- _Exercise description_
Both the line with "t acheté ceci" and the line with "pátek 30. 12." in the records below must appear in the output, along with every line between them, exactly and with nothing added.

Items from a data source:
···

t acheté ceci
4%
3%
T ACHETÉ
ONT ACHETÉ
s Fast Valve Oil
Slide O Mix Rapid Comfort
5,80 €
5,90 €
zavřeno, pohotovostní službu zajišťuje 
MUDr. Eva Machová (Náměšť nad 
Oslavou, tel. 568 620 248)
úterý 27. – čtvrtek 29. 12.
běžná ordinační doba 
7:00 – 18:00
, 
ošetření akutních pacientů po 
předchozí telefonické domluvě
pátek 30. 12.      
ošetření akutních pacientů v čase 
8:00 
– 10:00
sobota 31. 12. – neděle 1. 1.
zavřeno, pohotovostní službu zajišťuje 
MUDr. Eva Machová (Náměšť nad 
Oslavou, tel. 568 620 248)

···

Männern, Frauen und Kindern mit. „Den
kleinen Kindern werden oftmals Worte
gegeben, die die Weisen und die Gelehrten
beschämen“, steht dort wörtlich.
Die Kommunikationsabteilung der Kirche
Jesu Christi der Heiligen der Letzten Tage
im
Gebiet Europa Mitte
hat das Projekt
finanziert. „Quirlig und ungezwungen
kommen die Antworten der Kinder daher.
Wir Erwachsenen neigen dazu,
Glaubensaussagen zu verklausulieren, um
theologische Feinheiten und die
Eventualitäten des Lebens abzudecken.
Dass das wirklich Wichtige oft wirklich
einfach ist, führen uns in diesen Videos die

···

- _Exercise response_
t acheté ceci
4%
3%
T ACHETÉ
ONT ACHETÉ
s Fast Valve Oil
Slide O Mix Rapid Comfort
5,80 €
5,90 €
zavřeno, pohotovostní službu zajišťuje 
MUDr. Eva Machová (Náměšť nad 
Oslavou, tel. 568 620 248)
úterý 27. – čtvrtek 29. 12.
běžná ordinační doba 
7:00 – 18:00
, 
ošetření akutních pacientů po 
předchozí telefonické domluvě
pátek 30. 12.      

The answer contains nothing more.